• [INPUT DATA]

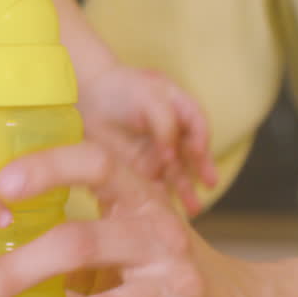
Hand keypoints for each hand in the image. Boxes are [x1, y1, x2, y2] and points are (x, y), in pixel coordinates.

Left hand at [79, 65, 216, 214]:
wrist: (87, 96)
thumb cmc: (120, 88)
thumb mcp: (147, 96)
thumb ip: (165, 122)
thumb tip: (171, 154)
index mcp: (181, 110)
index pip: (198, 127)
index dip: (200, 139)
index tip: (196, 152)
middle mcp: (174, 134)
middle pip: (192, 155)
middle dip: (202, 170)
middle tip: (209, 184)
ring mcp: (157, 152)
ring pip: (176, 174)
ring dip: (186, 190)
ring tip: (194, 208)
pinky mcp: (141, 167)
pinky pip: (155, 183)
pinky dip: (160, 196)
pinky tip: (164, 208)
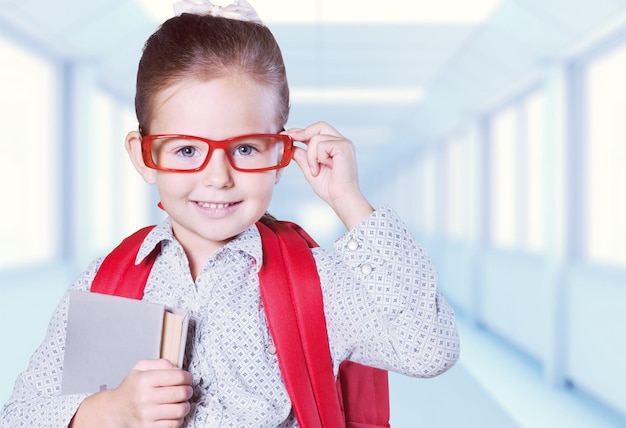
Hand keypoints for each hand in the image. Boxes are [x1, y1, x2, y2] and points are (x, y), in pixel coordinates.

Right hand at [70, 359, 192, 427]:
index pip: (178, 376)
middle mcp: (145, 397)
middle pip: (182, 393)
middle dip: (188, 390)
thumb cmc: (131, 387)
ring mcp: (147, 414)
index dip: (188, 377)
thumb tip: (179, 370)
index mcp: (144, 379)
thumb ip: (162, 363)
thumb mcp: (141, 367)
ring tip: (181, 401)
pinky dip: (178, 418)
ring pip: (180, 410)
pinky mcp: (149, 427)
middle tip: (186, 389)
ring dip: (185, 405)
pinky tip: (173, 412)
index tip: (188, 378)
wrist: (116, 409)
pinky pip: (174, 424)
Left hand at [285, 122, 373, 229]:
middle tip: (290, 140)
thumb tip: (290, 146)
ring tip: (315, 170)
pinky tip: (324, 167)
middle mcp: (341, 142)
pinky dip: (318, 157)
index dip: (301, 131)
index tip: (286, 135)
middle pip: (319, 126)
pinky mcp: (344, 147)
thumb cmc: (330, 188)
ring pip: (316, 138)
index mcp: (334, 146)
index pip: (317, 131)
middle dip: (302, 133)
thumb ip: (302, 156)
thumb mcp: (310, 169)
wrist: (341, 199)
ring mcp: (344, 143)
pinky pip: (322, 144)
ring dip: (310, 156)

...

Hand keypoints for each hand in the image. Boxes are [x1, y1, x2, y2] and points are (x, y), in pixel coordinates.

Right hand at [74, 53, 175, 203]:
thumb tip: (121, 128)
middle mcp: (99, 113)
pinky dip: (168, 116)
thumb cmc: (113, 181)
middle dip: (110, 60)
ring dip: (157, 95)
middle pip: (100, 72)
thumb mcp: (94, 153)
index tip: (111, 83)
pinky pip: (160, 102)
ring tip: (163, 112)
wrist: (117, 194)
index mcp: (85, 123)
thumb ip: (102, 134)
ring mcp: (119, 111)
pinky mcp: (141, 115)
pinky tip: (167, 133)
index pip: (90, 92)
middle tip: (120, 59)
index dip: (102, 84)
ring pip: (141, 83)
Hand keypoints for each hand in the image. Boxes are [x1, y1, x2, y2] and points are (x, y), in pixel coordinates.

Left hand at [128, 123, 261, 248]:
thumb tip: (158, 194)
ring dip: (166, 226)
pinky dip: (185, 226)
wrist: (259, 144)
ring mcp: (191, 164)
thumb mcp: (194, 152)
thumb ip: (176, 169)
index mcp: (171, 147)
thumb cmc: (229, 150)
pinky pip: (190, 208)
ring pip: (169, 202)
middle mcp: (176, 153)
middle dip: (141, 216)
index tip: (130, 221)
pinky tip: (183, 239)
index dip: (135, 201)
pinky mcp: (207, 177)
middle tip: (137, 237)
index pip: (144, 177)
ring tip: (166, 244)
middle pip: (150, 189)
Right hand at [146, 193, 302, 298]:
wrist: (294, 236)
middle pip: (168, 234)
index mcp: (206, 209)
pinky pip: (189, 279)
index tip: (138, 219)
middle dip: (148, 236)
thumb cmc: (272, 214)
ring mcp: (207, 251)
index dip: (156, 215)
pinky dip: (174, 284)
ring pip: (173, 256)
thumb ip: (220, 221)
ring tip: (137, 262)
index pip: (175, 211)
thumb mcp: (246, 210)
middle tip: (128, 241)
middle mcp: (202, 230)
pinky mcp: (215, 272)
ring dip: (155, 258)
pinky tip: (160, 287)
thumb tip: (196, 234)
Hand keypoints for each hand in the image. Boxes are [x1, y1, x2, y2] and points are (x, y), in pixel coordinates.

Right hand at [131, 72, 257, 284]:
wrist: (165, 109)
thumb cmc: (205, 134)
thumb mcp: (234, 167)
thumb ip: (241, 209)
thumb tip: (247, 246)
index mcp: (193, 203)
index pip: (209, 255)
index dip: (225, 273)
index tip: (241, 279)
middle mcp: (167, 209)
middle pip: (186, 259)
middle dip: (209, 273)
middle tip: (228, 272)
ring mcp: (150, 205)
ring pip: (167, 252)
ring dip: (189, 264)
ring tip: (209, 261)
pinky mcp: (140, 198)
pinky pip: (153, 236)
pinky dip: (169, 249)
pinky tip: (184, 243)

• [ABOUT THIS TASK]
Write down again, exactly as given, only the lines above that fall from the line with "pinky mcp: (207, 177)" to the line with "middle tip: (128, 241)", inclusive.

• [YOUR SOLUTION]
pinky mcp: (207, 177)
middle tip: (137, 237)
index pip: (144, 177)
ring tip: (166, 244)
middle pip: (150, 189)
Right hand at [146, 193, 302, 298]:
wrist: (294, 236)
middle pip: (168, 234)
index mcp: (206, 209)
pinky pip: (189, 279)
index tip: (138, 219)
middle dip: (148, 236)
thumb cmc: (272, 214)
ring mcp: (207, 251)
index dip: (156, 215)
pinky dip: (174, 284)
ring pip: (173, 256)
thumb ip: (220, 221)
ring tip: (137, 262)
index pip: (175, 211)
thumb mcp: (246, 210)
middle tip: (128, 241)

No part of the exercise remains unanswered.